Below is a third script I have created that reads, processes, and writes a hundred records at a time rather than just one. Telling struct to process a string of records rather than just one greatly speeds up the execution time.
#!/usr/bin/env python
import struct
infile = open("test_data", "rb")
outfile = open("test_data2", "wb")
# Read 100 records at a time
BUFFERSIZE = 16 * 100
while True:
try:
# Read one data chunk (BUFFERSIZE bytes)
data = infile.read(BUFFERSIZE)
except:
break
if not data:
break
# Get a list of integers from the data chunk
values = list(struct.unpack(">%dL" % (len(data) / 4), data))
# For every third integer, add 24 seconds
for x in range(2, len(values), 3):
values[x] += 24
# Write the modified data chunk
outfile.write(struct.pack(">%dL" % (len(data) / 4), *values))

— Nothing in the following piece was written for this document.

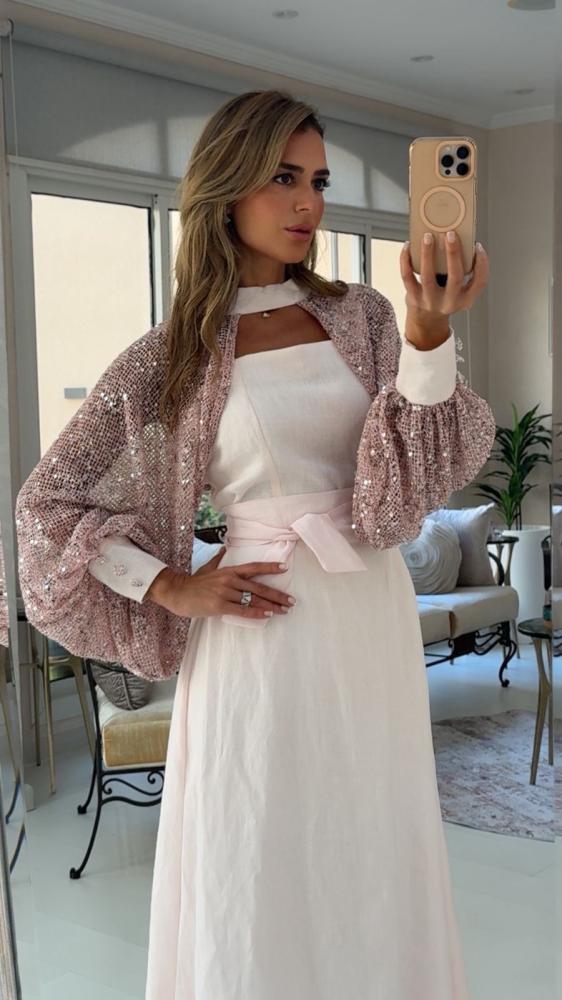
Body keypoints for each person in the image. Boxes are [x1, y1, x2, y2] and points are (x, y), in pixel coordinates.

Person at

I've saved this script as fast.py. Let's see how it performs.
time ./fast.py
real 0m1.837s
user 0m1.510s
sys 0m0.156s
That only took 1.8 seconds, which is three times faster than the second script and almost six times faster than the original, just by processing the data in chunks and thus making less calls and loop iterations. Most of Python is written in C - so it makes sense to let the fast C code do as much work as possible without your intervention, including switching between C and Python values in the struct module!
Real World
Using the approach above I was able to rewrite the qt-faststart utility from ffmpeg which modifies MP4 files to allow them to be easily streamed via HTTP by making sure that specific, important file information is at the front of the file. It runs just as fast as the C original, but takes less lines of code and can be used as a Python module, which is very useful if your main project is written in Python.
Conclusion
Hopefully this approach can be adapted to your projects and give them a significant speedup while processing binary file or network data.